Secret Girls’ Business (SGB) was formed by former teacher Fay Angelo, nurse and sexuality educator Heather Anderson, and psychologist Rose Stewart, specifically for girls facing puberty at a young age. Secret Girls’ Business also happens to be the name of their first book which modestly began as a pamphlet.

After receiving a small grant to hire an illustrator to make it appealing to children, a format they’ve carried through all their books, the concept was met with such appreciation by schools, demand was high.

Finding a publisher was another matter. Making the decision to self-publish made sense and they published the minimum 2,000 copies in 2003 thinking they’d never move that many. They have well and truly surpassed expectations and joined the legions of best-selling titles with the sale of 55,000 copies of Secret Girls’ Business alone; and hence the name of their company.

The tale doesn’t end there. Schools specialising in special needs raised their hands for a version catering to their girls, and Special Secret Girls’ Business was born.

Of course, the boys didn’t want to be left out either so Secret Boys’ Business came to fruition. The demand continued for more puberty demystification, so More Secret Girls’ Business and More Special Girls’ Business joined the ranks. Then the Secret Business of Relationships, Love and Sex emerged to handle issues surrounding early secondary schoolers with the ebb and flow of relationships.

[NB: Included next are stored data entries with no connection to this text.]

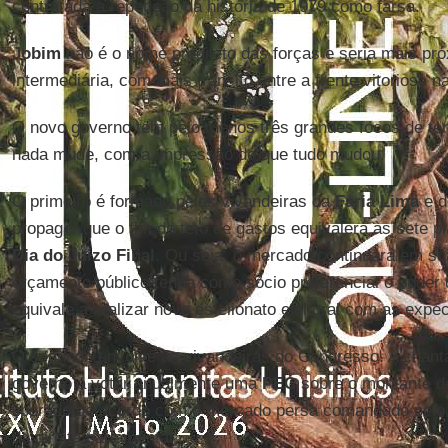
contratada a repetição da história de 1979 como farsa.
Jobim
não é o nome predileto das forças e seria mais pr
intermediária, com mais trânsito entre a frente vitoriosa n
O novo governo tem pelo menos três grandes focos de te
nada mude, com a impressão de que tudo mudou.
O primeiro é formado pelas vivandeiras da
Faria Lima
e d
propagar que o fim do teto de gastos equivalerá às sete 
Dia do Juízo Final
. Ou seja, o mercado continuará em s
orçamento público tenha como sócio preferencial o poder 
equivale a realizar novo estelionato eleitoral com as expe
O segundo envolve as vivandeiras do Congresso. A chanta
governo a votar anualmente uma
PEC
sobre o montante de
liberado de acordo com o mercado persa comandado pel
da direita parlamentar.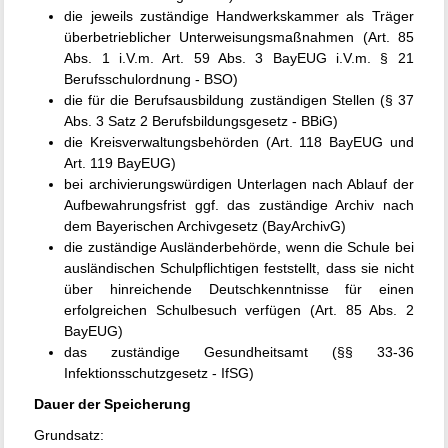
die jeweils zuständige Handwerkskammer als Träger
überbetrieblicher Unterweisungsmaßnahmen (Art. 85
Abs. 1 i.V.m. Art. 59 Abs. 3 BayEUG i.V.m. § 21
Berufsschulordnung - BSO)
die für die Berufsausbildung zuständigen Stellen (§ 37
Abs. 3 Satz 2 Berufsbildungsgesetz - BBiG)
die Kreisverwaltungsbehörden (Art. 118 BayEUG und
Art. 119 BayEUG)
bei archivierungswürdigen Unterlagen nach Ablauf der
Aufbewahrungsfrist ggf. das zuständige Archiv nach
dem Bayerischen Archivgesetz (BayArchivG)
die zuständige Ausländerbehörde, wenn die Schule bei
ausländischen Schulpflichtigen feststellt, dass sie nicht
über hinreichende Deutschkenntnisse für einen
erfolgreichen Schulbesuch verfügen (Art. 85 Abs. 2
BayEUG)
das zuständige Gesundheitsamt (§§ 33-36
Infektionsschutzgesetz - IfSG)
Dauer der Speicherung
Grundsatz: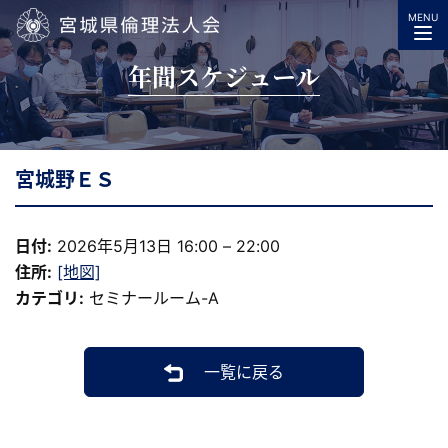
MENU
宮城県倫理法人会
年間スケジュール
宮城野ＥＳ
日付:
2026年5月13日 16:00
–
22:00
住所:
[地図]
カテゴリ:
セミナールーム-A
一覧に戻る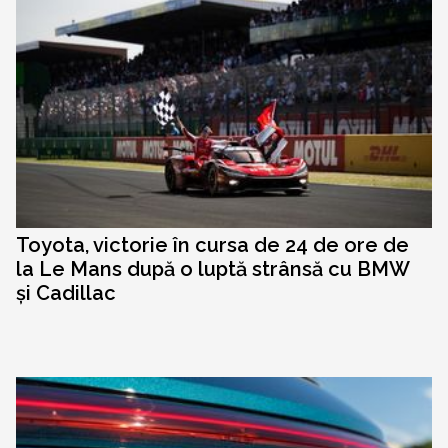
Toyota, victorie în cursa de 24 de ore de
la Le Mans după o luptă strânsă cu BMW
și Cadillac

The collective sighs of relief from parents across Australia carried SGB internationally with translations extending as far as Japan, Greece and Vietnam, with specific interest from the US on the range catering to special needs. SGB have never marketed their books; their success is due to word-of-mouth, and down to the distribution of Denise Jones & Associates and their support of Australian authors. Over 155,000 books in total have sold.

Commendable success aside, Fay is a firm believer that sex education is ongoing from the time of birth - after all, body parts are body parts, and there’s no need to emphasise genitalia from any other part of the body. Fay advises parents: "Answer kids’ questions honestly but only with the information they need. Discuss it in the normal way we educate our kids. Be as natural as possible.” Gone are the days of the dreaded “birds and bees talk” where you hit them with it all in one awkward conversation.

Invariably, as parents, we’re often not prepared for the questions. Fay can’t stress enough: “It’s so important to give them the correct information before they’ve formed an opinion and have started worrying about it or getting the information from the internet and friends. There are so many myths and legends, many of which are frightening and incorrect.” Fay suggests introducing the first book in the series early on as a gentle introduction and moving onto the others as appropriate." Questions will naturally arise although sometimes at inconvenient times and as Fay notes, “It’s often when you’re driving and eye contact isn’t necessary. Simply give them a short answer and tell them you’ll follow up with them later. Once everyone is over the embarrassment, you can have a great discussion. But keep it age appropriate.”

Puberty is a huge part of life and development, but with these resources readily available, it needn’t be so daunting. In fact, it’s something to be celebrated, after all, we’ve been given the gift of creating life. Steady on. Let’s take Fay’s advice and tread gently.